Reproduce all of the data exactly as written.
--*--
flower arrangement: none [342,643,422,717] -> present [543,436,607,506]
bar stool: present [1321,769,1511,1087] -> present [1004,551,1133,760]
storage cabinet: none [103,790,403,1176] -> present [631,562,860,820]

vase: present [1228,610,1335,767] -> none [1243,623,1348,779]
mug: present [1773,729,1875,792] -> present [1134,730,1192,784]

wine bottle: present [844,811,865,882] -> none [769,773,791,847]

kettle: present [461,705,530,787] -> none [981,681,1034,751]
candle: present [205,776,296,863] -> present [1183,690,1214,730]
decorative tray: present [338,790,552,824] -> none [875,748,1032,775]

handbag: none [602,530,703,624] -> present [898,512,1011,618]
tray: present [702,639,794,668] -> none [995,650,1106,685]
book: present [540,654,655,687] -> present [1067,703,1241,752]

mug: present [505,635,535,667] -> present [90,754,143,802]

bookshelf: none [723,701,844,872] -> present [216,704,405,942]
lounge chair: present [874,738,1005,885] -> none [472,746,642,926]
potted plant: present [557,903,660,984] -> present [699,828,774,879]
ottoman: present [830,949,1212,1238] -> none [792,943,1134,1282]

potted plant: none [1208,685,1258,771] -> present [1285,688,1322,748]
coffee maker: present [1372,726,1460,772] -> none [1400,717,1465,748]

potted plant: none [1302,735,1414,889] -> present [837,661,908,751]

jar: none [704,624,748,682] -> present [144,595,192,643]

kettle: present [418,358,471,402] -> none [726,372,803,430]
--*--
▸ YOUR SOLUTION
flower arrangement: none [342,643,422,717] -> present [543,436,607,506]
bar stool: present [1321,769,1511,1087] -> present [1004,551,1133,760]
storage cabinet: none [103,790,403,1176] -> present [631,562,860,820]

vase: present [1228,610,1335,767] -> none [1243,623,1348,779]
mug: present [1773,729,1875,792] -> present [1134,730,1192,784]

wine bottle: present [844,811,865,882] -> none [769,773,791,847]

kettle: present [461,705,530,787] -> none [981,681,1034,751]
candle: present [205,776,296,863] -> present [1183,690,1214,730]
decorative tray: present [338,790,552,824] -> none [875,748,1032,775]

handbag: none [602,530,703,624] -> present [898,512,1011,618]
tray: present [702,639,794,668] -> none [995,650,1106,685]
book: present [540,654,655,687] -> present [1067,703,1241,752]

mug: present [505,635,535,667] -> present [90,754,143,802]

bookshelf: none [723,701,844,872] -> present [216,704,405,942]
lounge chair: present [874,738,1005,885] -> none [472,746,642,926]
potted plant: present [557,903,660,984] -> present [699,828,774,879]
ottoman: present [830,949,1212,1238] -> none [792,943,1134,1282]

potted plant: none [1208,685,1258,771] -> present [1285,688,1322,748]
coffee maker: present [1372,726,1460,772] -> none [1400,717,1465,748]

potted plant: none [1302,735,1414,889] -> present [837,661,908,751]

jar: none [704,624,748,682] -> present [144,595,192,643]

kettle: present [418,358,471,402] -> none [726,372,803,430]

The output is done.